Exact copies of all the records below should be returned.

Top of Given data

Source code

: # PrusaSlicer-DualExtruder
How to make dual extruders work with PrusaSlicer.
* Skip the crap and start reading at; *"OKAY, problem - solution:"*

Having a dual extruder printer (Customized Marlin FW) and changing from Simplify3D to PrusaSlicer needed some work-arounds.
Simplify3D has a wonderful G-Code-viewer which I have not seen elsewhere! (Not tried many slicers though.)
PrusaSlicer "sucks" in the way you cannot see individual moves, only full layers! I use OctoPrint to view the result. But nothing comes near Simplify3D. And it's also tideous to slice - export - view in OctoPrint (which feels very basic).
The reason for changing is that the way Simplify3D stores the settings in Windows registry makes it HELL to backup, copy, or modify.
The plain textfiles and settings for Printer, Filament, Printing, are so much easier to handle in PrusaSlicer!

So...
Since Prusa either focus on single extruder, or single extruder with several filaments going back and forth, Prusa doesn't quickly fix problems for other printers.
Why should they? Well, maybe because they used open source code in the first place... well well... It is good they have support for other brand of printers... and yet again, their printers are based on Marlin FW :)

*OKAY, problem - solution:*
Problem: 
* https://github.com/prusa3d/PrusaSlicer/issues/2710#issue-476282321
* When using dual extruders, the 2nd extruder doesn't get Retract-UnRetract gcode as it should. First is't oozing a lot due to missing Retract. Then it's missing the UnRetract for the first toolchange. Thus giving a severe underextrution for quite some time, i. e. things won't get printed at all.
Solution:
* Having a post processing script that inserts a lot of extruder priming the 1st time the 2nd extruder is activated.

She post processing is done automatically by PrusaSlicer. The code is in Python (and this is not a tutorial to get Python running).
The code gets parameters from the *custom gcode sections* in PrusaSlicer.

Bottom of Given data

■ Output of the task
Source code

: # PrusaSlicer-DualExtruder
How to make dual extruders work with PrusaSlicer.
* Skip the crap and start reading at; *"OKAY, problem - solution:"*

Having a dual extruder printer (Customized Marlin FW) and changing from Simplify3D to PrusaSlicer needed some work-arounds.
Simplify3D has a wonderful G-Code-viewer which I have not seen elsewhere! (Not tried many slicers though.)
PrusaSlicer "sucks" in the way you cannot see individual moves, only full layers! I use OctoPrint to view the result. But nothing comes near Simplify3D. And it's also tideous to slice - export - view in OctoPrint (which feels very basic).
The reason for changing is that the way Simplify3D stores the settings in Windows registry makes it HELL to backup, copy, or modify.
The plain textfiles and settings for Printer, Filament, Printing, are so much easier to handle in PrusaSlicer!

So...
Since Prusa either focus on single extruder, or single extruder with several filaments going back and forth, Prusa doesn't quickly fix problems for other printers.
Why should they? Well, maybe because they used open source code in the first place... well well... It is good they have support for other brand of printers... and yet again, their printers are based on Marlin FW :)

*OKAY, problem - solution:*
Problem: 
* https://github.com/prusa3d/PrusaSlicer/issues/2710#issue-476282321
* When using dual extruders, the 2nd extruder doesn't get Retract-UnRetract gcode as it should. First is't oozing a lot due to missing Retract. Then it's missing the UnRetract for the first toolchange. Thus giving a severe underextrution for quite some time, i. e. things won't get printed at all.
Solution:
* Having a post processing script that inserts a lot of extruder priming the 1st time the 2nd extruder is activated.

She post processing is done automatically by PrusaSlicer. The code is in Python (and this is not a tutorial to get Python running).
The code gets parameters from the *custom gcode sections* in PrusaSlicer.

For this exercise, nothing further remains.